Once you find the line with "For every layout element, output its label and" in the data below, transcribe exactly each line from there to the line with "Rendered at 1241 by 1754 pixels.", inclusive, and nothing else. Drop the pictures.

(Records from a dataset)
*-*-*
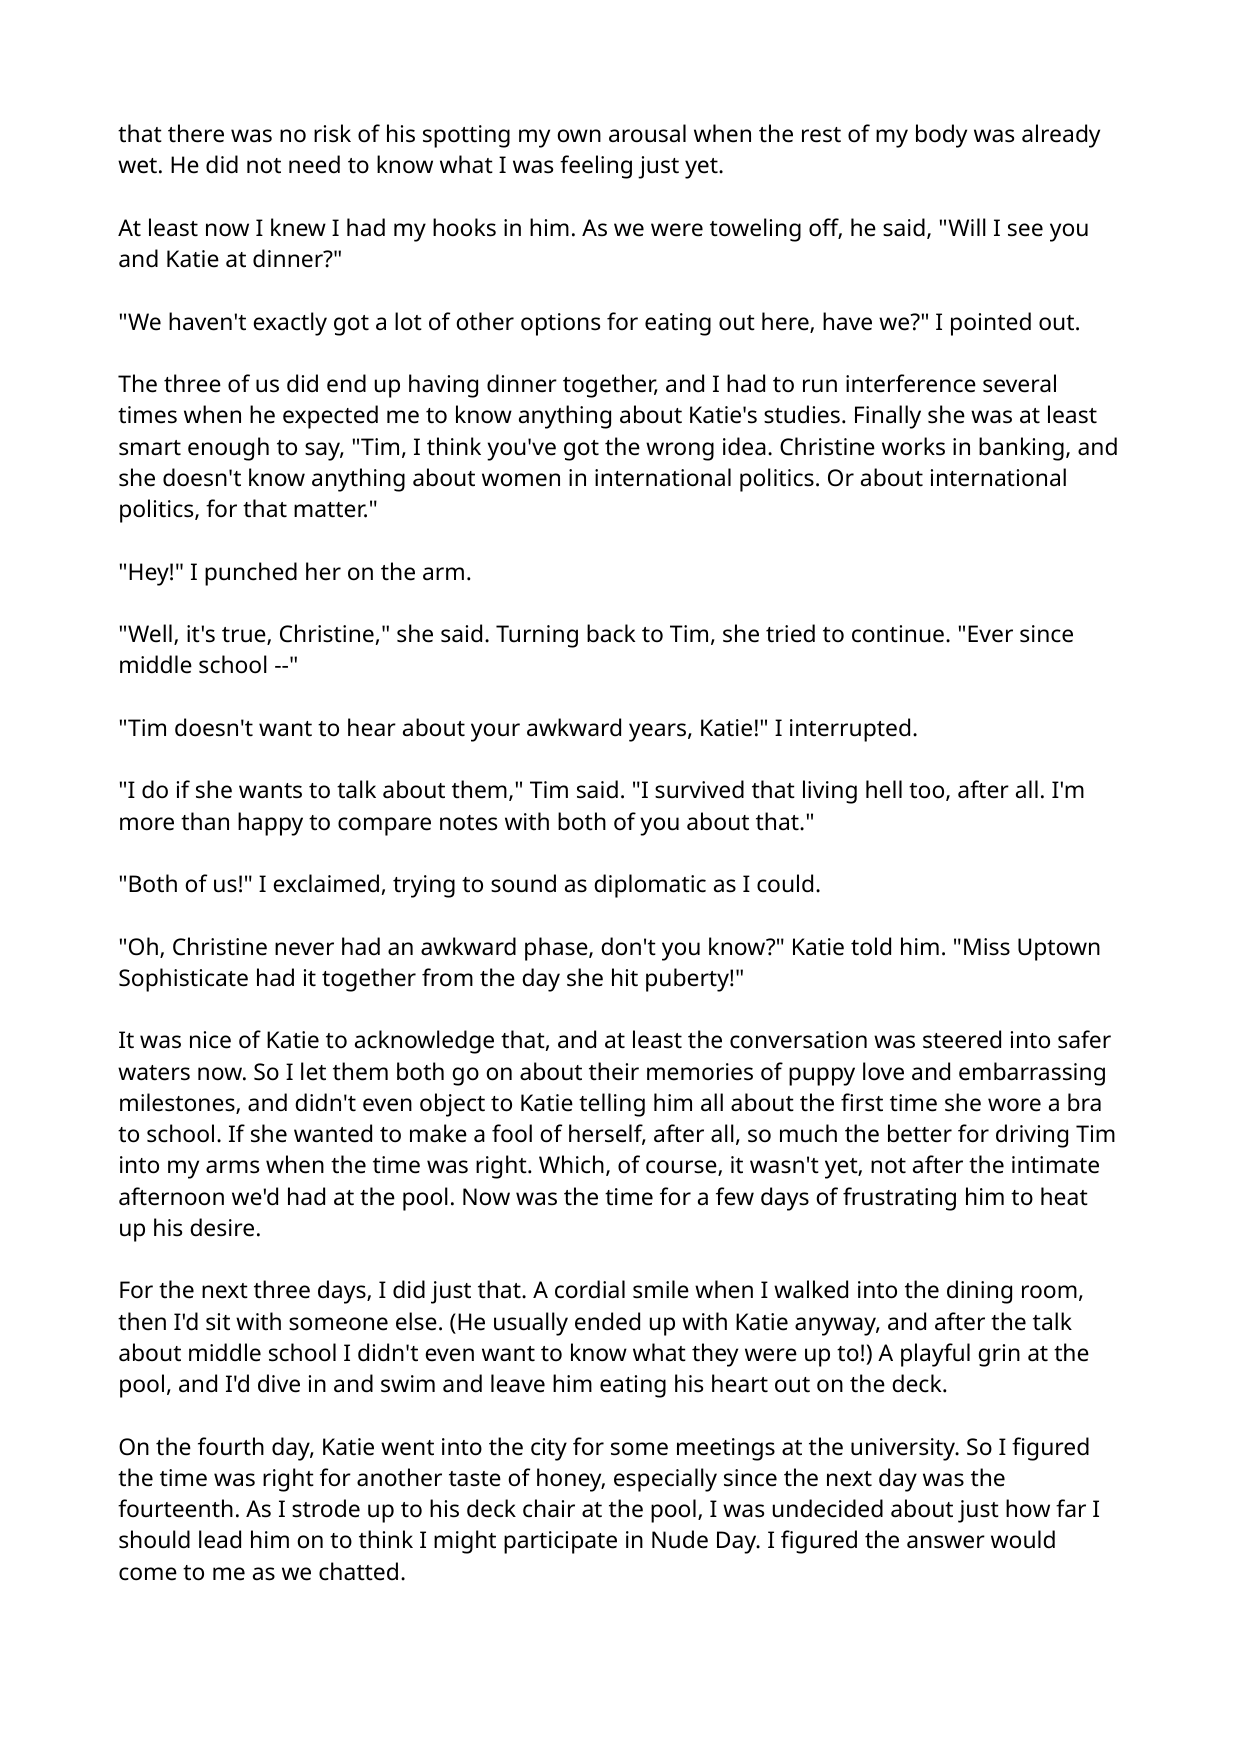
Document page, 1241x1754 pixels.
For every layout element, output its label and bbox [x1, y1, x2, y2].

text [118, 118, 1122, 1587]
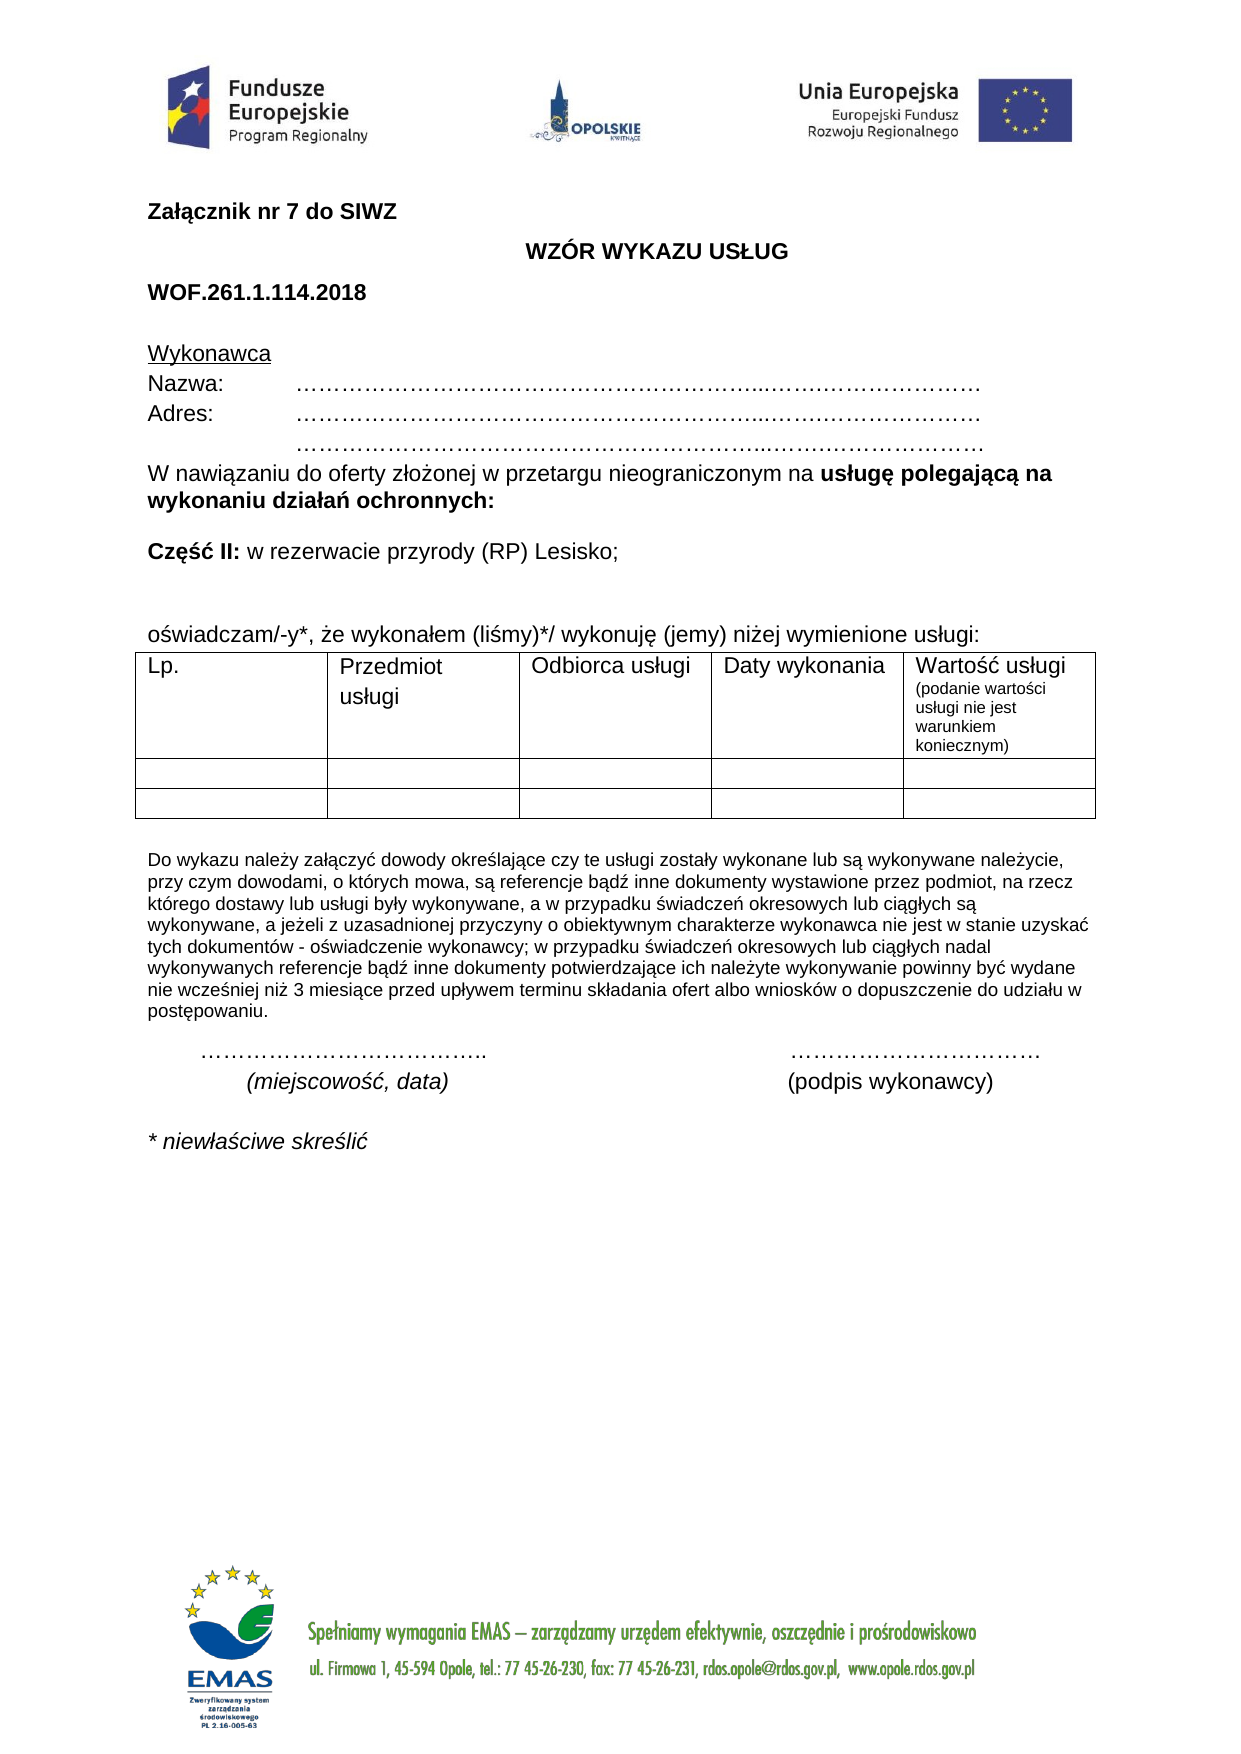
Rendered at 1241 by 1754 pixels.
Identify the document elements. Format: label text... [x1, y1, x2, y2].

table_cell [712, 759, 903, 788]
table_cell [136, 759, 327, 788]
text (miejscowość, data) (podpis wykonawcy) [92, 1068, 1148, 1094]
text * niewłaściwe skreślić [147, 1128, 1165, 1155]
table_cell [712, 789, 903, 818]
table_cell [904, 759, 1095, 788]
text ……………………………….. …………………………… [92, 1037, 1149, 1064]
text Do wykazu należy załączyć dowody określające czy te usługi zostały wykonane lub są wykonywane należycie, przy czym dowodami, o których mowa, są referencje bądź inne dokumenty wystawione przez podmiot, na rzecz którego dostawy lub usługi były wykonywane, a w przypadku świadczeń okresowych lub ciągłych są wykonywane, a jeżeli z uzasadnionej przyczyny o obiektywnym charakterze wykonawca nie jest w stanie uzyskać tych dokumentów - oświadczenie wykonawcy; w przypadku świadczeń okresowych lub ciągłych nadal wykonywanych referencje bądź inne dokumenty potwierdzające ich należyte wykonywanie powinny być wydane nie wcześniej niż 3 miesiące przed upływem terminu składania ofert albo wniosków o dopuszczenie do udziału w postępowaniu. [147, 849, 1089, 1022]
text WZÓR WYKAZU USŁUG [525, 238, 1165, 264]
table_cell [328, 789, 519, 818]
table_cell [520, 789, 711, 818]
text oświadczam/-y*, że wykonałem (liśmy)*/ wykonuję (jemy) niżej wymienione usługi: [147, 621, 1165, 647]
text W nawiązaniu do oferty złożonej w przetargu nieograniczonym na usługę polegającą na wykonaniu działań ochronnych: [147, 460, 1165, 513]
table_header Daty wykonania [712, 653, 903, 757]
picture [184, 1565, 1012, 1731]
table_cell [520, 759, 711, 788]
subtitle Załącznik nr 7 do SIWZ [147, 198, 401, 224]
text Wykonawca [147, 340, 1165, 366]
table_header Odbiorca usługi [520, 653, 711, 757]
text Nazwa: ……………………………………………………...…….………………… Adres: ……………………………………………………...…….………………… [147, 370, 985, 427]
text ……………………………………………………...…….………………… [295, 431, 1165, 457]
text WOF.261.1.114.2018 [147, 279, 401, 306]
table_cell [904, 789, 1095, 818]
table_cell [136, 789, 327, 818]
table_header Lp. [136, 653, 327, 757]
table_header Przedmiot usługi [328, 653, 519, 757]
table_cell [328, 759, 519, 788]
text Część II: w rezerwacie przyrody (RP) Lesisko; [147, 538, 666, 564]
picture [158, 55, 1078, 154]
table_header Wartość usługi (podanie wartości usługi nie jest warunkiem koniecznym) [904, 653, 1095, 757]
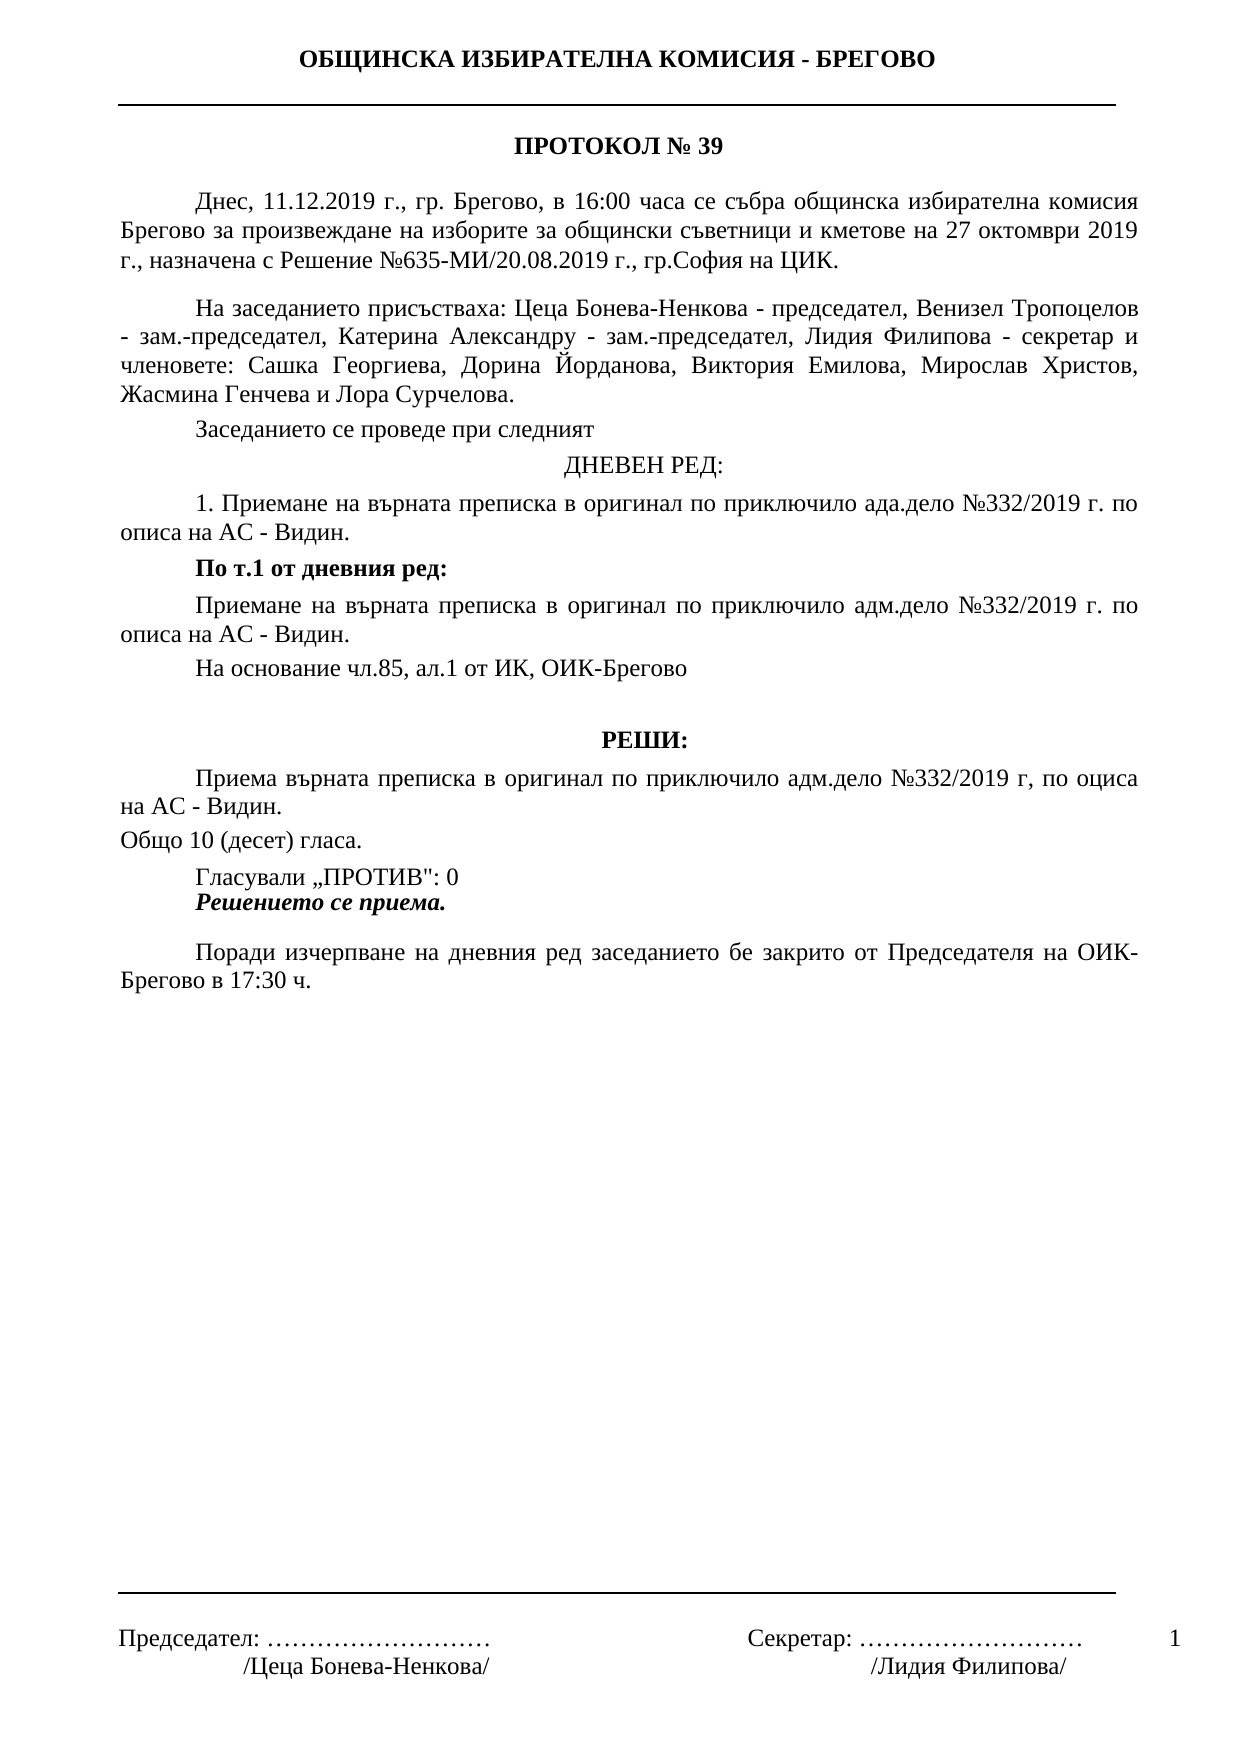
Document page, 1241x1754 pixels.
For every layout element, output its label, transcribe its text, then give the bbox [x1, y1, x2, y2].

text Приема върната преписка в оригинал по приключило адм.дело №332/2019 г, по оциса на АС - Видин. [120, 764, 1139, 820]
text Приемане на върната преписка в оригинал по приключило адм.дело №332/2019 г. по описа на АС - Видин. [120, 591, 1139, 648]
text Поради изчерпване на дневния ред заседанието бе закрито от Председателя на ОИК- Брегово в 17:30 ч. [120, 937, 1139, 994]
text Общо 10 (десет) гласа. [120, 829, 1167, 854]
text Решението се приема. [120, 891, 1167, 916]
text РЕШИ: [601, 728, 1167, 753]
text 1. Приемане на върната преписка в оригинал по приключило ада.дело №332/2019 г. по описа на АС - Видин. [120, 488, 1139, 547]
text На основание чл.85, ал.1 от ИК, ОИК-Брегово [120, 657, 1167, 682]
text Гласували „ПРОТИВ": 0 [120, 866, 1167, 891]
text ДНЕВЕН РЕД: [564, 454, 1167, 479]
text Заседанието се проведе при следният [120, 417, 1167, 442]
text По т.1 от дневния ред: [120, 556, 1167, 581]
text ПРОТОКОЛ № 39 [514, 134, 1167, 159]
text Днес, 11.12.2019 г., гр. Брегово, в 16:00 часа се събра общинска избирателна комисия Брегово за произвеждане на изборите за общински съветници и кметове на 27 октомври 2019 г., назначена с Решение №635-МИ/20.08.2019 г., гр.София на ЦИК. [120, 186, 1139, 274]
text На заседанието присъстваха: Цеца Бонева-Ненкова - председател, Венизел Тропоцелов - зам.-председател, Катерина Александру - зам.-председател, Лидия Филипова - секретар и членовете: Сашка Георгиева, Дорина Йорданова, Виктория Емилова, Мирослав Христов, Жасмина Генчева и Лора Сурчелова. [120, 293, 1139, 408]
*-*-*
**Answer to the problem:**
For every layout element, output its label and bbox [x1, y1, x2, y2].

text [118, 118, 1122, 1587]
Rendered at 1241 by 1754 pixels.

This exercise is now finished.